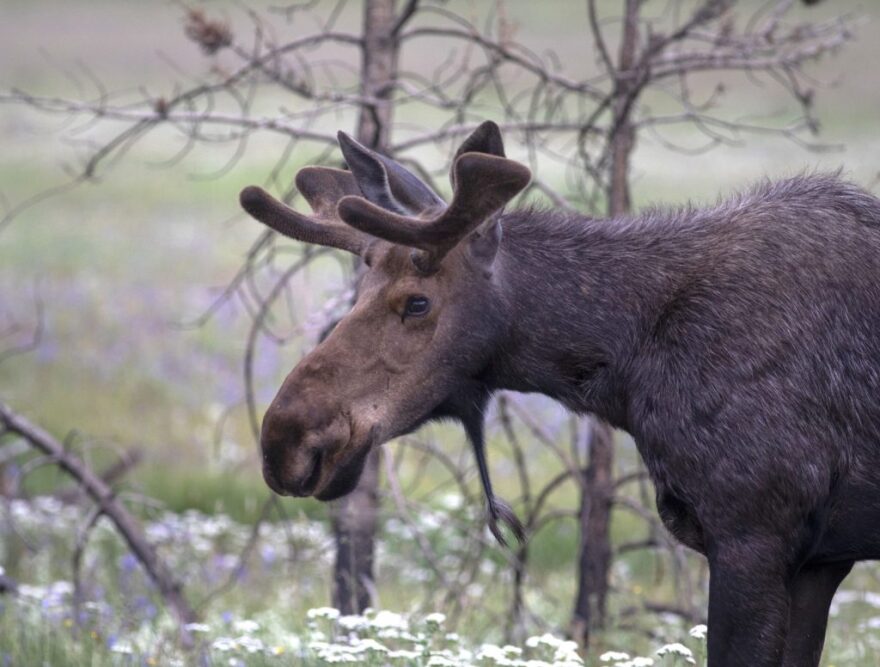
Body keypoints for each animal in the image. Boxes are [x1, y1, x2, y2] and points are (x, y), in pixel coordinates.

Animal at [239, 121, 880, 667]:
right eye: (361, 287)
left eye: (416, 302)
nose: (285, 438)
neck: (632, 367)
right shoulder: (818, 561)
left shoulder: (754, 536)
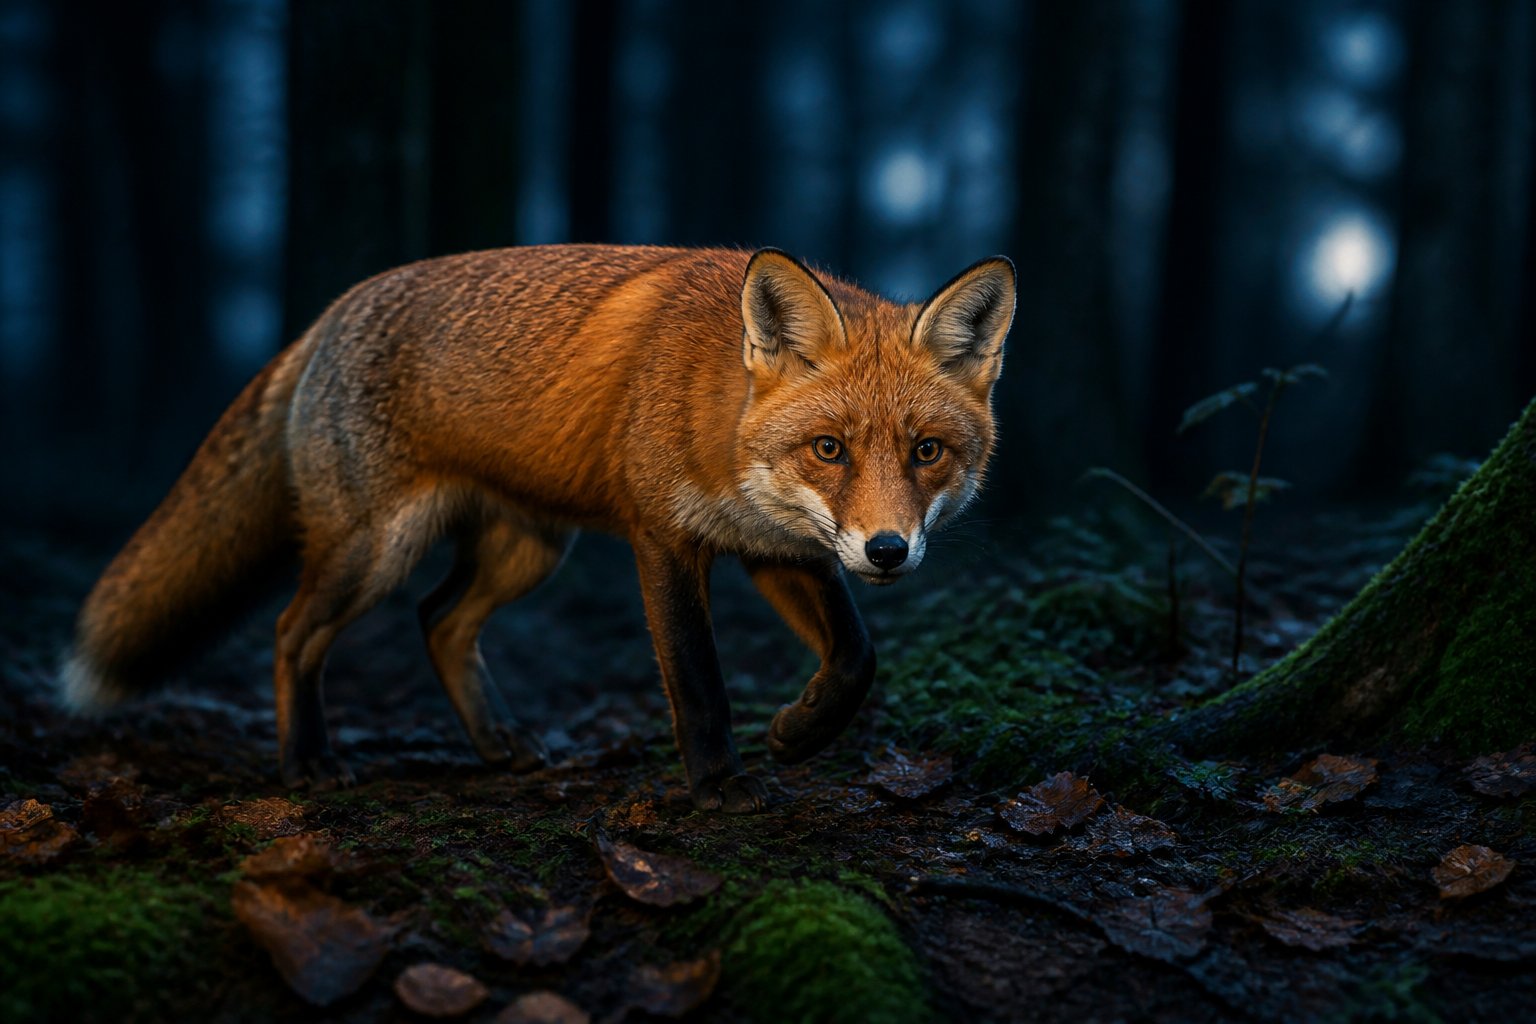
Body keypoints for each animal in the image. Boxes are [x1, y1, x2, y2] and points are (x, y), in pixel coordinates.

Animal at [62, 245, 1015, 813]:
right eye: (829, 449)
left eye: (927, 452)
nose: (887, 551)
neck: (713, 412)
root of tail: (330, 313)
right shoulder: (664, 540)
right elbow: (697, 681)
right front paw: (718, 785)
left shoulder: (780, 548)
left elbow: (856, 658)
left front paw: (798, 732)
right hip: (375, 550)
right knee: (294, 632)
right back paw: (307, 764)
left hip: (526, 553)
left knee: (439, 621)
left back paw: (497, 745)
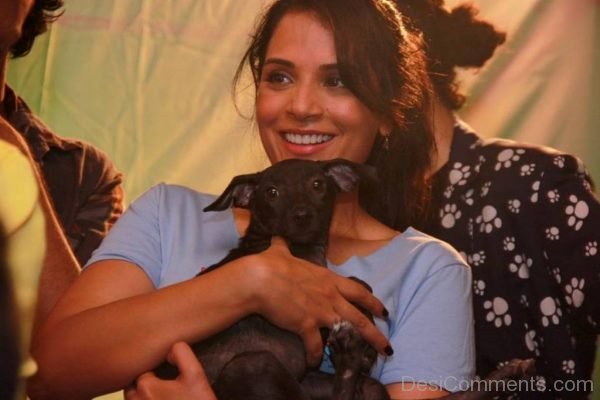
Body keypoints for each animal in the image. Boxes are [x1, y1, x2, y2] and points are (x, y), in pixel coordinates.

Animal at [155, 159, 390, 400]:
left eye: (317, 184)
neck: (302, 251)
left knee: (371, 387)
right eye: (272, 192)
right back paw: (350, 353)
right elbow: (356, 283)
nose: (302, 215)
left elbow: (359, 283)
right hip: (254, 364)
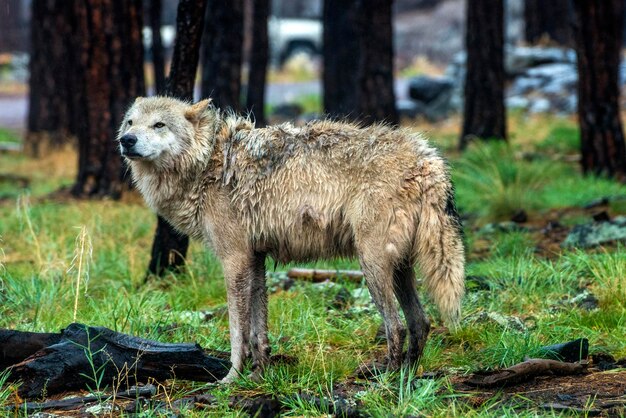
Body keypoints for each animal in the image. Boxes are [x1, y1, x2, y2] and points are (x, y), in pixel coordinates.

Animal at [119, 95, 466, 382]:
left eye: (159, 125)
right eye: (131, 122)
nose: (126, 140)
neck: (207, 164)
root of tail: (428, 158)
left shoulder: (234, 260)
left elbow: (236, 331)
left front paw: (232, 379)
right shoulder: (255, 260)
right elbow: (258, 331)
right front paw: (259, 374)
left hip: (372, 265)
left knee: (396, 326)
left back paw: (386, 381)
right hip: (400, 268)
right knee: (420, 322)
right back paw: (407, 376)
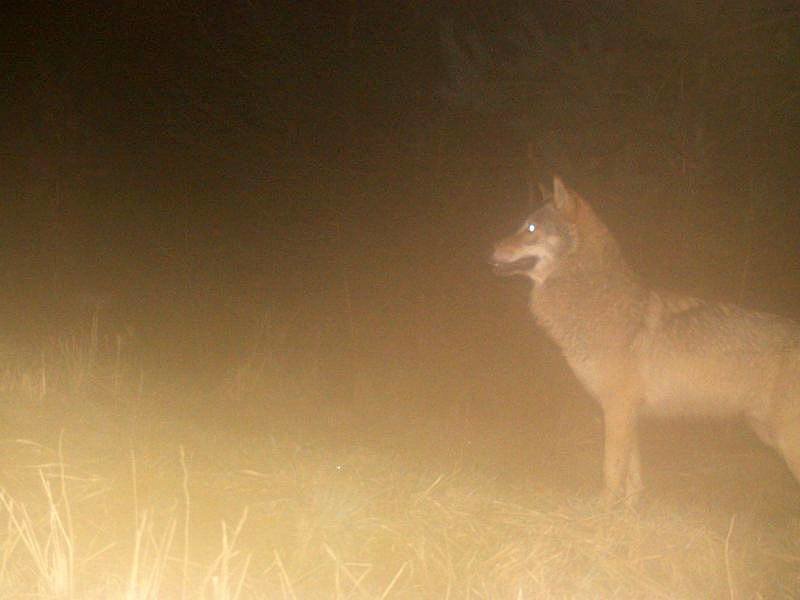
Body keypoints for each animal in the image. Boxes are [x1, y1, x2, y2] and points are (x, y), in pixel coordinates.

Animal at [491, 176, 800, 505]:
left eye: (530, 228)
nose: (490, 249)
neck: (595, 302)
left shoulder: (617, 408)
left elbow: (611, 470)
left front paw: (601, 508)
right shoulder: (628, 413)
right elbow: (633, 474)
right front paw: (630, 509)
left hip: (786, 442)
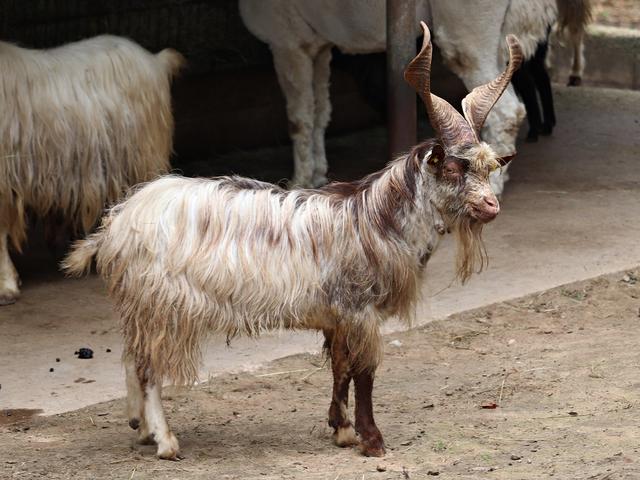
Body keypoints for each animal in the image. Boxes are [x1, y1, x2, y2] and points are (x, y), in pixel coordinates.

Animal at [63, 24, 523, 460]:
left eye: (487, 167)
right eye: (453, 168)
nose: (491, 206)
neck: (375, 219)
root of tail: (118, 221)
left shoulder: (338, 316)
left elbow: (340, 368)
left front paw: (341, 430)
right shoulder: (360, 310)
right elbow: (365, 373)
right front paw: (372, 440)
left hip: (140, 304)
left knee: (132, 359)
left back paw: (140, 428)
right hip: (160, 304)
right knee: (148, 369)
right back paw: (165, 441)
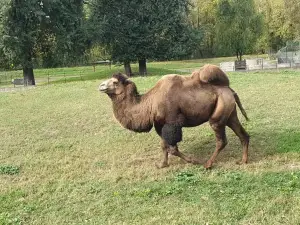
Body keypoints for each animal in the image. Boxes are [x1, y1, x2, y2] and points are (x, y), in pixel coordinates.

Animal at [98, 64, 248, 168]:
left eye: (115, 82)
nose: (101, 86)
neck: (150, 103)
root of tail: (230, 90)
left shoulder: (172, 122)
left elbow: (172, 148)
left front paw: (193, 160)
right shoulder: (160, 124)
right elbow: (164, 146)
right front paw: (162, 164)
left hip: (218, 115)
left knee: (221, 140)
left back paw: (208, 164)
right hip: (230, 114)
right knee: (243, 134)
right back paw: (243, 160)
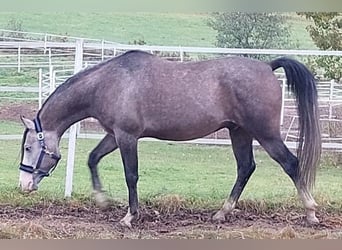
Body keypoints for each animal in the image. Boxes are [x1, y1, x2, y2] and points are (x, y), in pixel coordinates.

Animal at [18, 49, 322, 228]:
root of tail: (268, 66)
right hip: (239, 132)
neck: (109, 83)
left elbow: (131, 175)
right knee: (245, 167)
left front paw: (129, 216)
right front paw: (102, 200)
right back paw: (221, 213)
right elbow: (93, 159)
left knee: (290, 164)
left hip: (265, 133)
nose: (23, 185)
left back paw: (311, 212)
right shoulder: (114, 135)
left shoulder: (127, 137)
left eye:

──────

◆ **EXERCISE DETAILS**
Every line in the data above that includes the word "root" should be copied.

◆ **OUTPUT OF THE EXERCISE**
root of tail: (330, 313)
root of tail: (428, 158)
root of tail: (118, 221)
root of tail: (230, 90)
root of tail: (268, 66)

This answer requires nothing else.